◆ REQUEST ◆
Search the material for the string "those", then show every line where it turns up.

(DATA SHOWN)

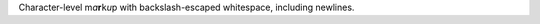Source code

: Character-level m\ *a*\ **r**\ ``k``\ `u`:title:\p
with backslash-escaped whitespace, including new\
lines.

(End DATA SHOWN)
(DATA SHOWN)

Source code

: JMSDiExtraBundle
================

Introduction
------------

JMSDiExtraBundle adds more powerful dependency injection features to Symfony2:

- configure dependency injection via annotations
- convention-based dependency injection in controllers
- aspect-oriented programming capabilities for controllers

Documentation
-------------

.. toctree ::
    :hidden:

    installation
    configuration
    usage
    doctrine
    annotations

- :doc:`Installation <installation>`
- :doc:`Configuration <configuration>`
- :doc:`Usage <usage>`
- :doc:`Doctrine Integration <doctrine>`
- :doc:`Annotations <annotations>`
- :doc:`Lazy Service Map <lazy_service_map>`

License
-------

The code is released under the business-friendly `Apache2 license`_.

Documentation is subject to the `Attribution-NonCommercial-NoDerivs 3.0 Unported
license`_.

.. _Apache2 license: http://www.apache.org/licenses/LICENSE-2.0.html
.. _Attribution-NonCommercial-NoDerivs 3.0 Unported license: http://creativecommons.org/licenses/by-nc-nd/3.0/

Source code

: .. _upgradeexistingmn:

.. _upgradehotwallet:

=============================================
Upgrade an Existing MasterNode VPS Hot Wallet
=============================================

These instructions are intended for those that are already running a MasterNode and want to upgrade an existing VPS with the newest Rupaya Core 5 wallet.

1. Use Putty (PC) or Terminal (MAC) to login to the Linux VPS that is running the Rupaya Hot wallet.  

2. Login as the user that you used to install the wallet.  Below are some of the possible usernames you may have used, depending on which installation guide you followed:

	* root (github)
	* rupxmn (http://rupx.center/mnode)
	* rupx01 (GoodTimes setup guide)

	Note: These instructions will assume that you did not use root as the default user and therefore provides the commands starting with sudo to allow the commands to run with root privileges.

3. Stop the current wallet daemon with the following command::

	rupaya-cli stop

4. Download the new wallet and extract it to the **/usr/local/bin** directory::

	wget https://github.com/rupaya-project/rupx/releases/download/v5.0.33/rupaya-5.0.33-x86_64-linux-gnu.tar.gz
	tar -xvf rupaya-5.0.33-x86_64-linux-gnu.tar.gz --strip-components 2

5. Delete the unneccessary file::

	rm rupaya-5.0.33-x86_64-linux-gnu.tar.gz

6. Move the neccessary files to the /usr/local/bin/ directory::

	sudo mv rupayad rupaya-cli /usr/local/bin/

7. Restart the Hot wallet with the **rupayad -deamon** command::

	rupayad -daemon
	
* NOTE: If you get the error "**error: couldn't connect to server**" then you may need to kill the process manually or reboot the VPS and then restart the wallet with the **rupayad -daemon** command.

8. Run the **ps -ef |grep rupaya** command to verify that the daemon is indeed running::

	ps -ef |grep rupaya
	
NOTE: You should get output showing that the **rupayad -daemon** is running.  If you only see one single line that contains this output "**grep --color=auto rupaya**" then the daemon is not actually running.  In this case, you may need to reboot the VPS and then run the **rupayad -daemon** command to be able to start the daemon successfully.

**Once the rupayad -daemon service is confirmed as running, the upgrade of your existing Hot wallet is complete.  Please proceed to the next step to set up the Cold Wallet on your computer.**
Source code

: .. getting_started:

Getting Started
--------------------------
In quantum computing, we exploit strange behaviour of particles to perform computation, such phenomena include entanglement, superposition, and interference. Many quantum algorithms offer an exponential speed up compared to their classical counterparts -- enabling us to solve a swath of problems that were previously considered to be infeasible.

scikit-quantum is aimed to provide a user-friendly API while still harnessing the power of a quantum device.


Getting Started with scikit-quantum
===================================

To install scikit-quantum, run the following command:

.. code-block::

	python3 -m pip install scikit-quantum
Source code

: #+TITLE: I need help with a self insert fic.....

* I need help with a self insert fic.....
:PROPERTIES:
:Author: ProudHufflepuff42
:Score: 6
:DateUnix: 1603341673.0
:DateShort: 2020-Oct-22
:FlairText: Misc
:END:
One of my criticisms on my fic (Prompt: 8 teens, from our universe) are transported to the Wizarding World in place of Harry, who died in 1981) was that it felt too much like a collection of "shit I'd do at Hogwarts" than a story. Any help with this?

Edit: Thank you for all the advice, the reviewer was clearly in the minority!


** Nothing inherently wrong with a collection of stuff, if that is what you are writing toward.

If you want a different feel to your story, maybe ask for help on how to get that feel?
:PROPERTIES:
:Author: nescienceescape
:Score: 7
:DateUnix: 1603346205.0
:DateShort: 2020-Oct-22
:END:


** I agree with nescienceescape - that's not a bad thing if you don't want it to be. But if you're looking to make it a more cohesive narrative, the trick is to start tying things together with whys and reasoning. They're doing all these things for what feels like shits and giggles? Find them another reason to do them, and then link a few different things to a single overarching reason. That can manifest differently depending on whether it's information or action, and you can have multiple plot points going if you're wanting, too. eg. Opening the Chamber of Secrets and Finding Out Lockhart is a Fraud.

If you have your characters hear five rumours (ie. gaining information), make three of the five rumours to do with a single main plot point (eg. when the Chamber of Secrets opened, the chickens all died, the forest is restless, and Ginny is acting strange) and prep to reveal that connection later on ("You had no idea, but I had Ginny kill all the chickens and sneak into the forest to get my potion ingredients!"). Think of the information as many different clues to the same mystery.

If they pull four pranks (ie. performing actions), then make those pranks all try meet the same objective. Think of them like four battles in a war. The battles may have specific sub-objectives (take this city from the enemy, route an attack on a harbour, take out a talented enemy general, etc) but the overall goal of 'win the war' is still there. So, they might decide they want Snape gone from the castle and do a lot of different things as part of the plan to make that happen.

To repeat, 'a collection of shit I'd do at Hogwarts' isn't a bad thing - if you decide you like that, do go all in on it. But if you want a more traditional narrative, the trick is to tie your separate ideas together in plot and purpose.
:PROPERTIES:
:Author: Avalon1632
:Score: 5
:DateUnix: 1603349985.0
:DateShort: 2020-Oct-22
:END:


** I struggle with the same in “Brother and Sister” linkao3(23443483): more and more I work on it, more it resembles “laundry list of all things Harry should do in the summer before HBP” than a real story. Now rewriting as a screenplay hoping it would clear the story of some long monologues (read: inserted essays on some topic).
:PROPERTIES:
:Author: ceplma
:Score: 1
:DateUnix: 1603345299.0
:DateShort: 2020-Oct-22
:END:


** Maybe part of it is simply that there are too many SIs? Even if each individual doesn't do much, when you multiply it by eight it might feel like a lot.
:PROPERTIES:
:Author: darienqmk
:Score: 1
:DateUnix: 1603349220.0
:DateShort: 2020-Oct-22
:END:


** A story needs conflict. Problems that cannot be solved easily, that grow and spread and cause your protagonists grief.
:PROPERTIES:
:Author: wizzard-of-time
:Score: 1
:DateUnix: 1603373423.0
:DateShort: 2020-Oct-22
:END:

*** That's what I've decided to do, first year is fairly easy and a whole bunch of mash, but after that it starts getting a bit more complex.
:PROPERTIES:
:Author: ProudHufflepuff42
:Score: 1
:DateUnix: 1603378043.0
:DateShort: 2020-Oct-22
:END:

(End DATA SHOWN)

◆ RESULT FOR THIS EXERCISE ◆
These instructions are intended for those that are already running a MasterNode and want to upgrade an existing VPS with the newest Rupaya Core 5 wallet.
If they pull four pranks (ie. performing actions), then make those pranks all try meet the same objective. Think of them like four battles in a war. The battles may have specific sub-objectives (take this city from the enemy, route an attack on a harbour, take out a talented enemy general, etc) but the overall goal of 'win the war' is still there. So, they might decide they want Snape gone from the castle and do a lot of different things as part of the plan to make that happen.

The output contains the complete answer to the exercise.